◆ **TO-DO ITEM**:
Search the material below for "Literature" and copy every line where it occurs.

[[ DATASET ENTRIES open ]]

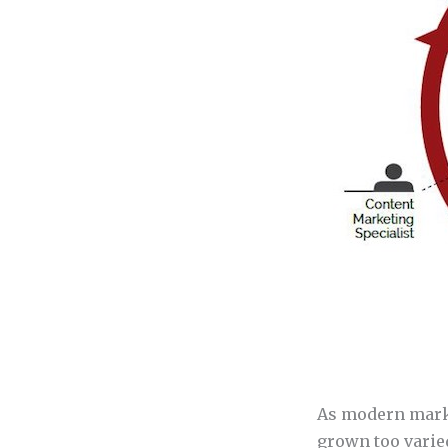
As modern marke
grown too varied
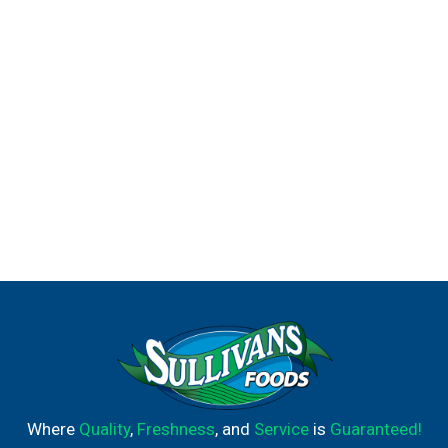
Where
Quality
,
Freshness
, and
Service
is
Guaranteed!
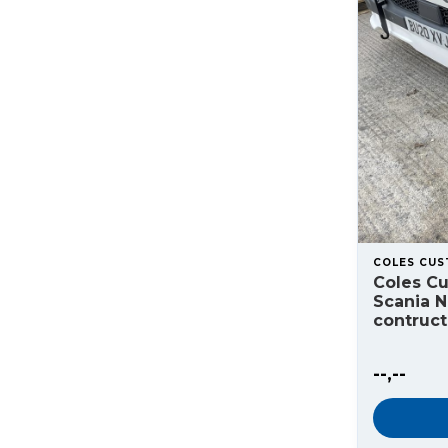
COLES CU
Coles C
Scania 
contruc
--,--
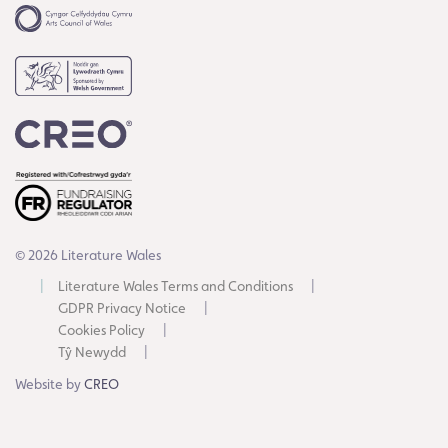
© 2026 Literature Wales
Literature Wales Terms and Conditions
GDPR Privacy Notice
Cookies Policy
Tŷ Newydd
Website by
CREO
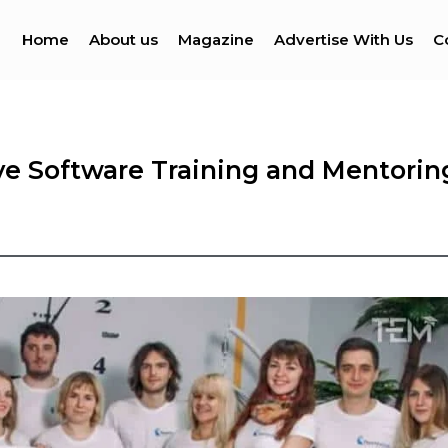
Home
About us
Magazine
Advertise With Us
C
ve Software Training and Mentorin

[[ DATASET ENTRIES closed ]]

◆ **OUTPUT FOR THIS EXERCISE**:
© 2026 Literature Wales
Literature Wales Terms and Conditions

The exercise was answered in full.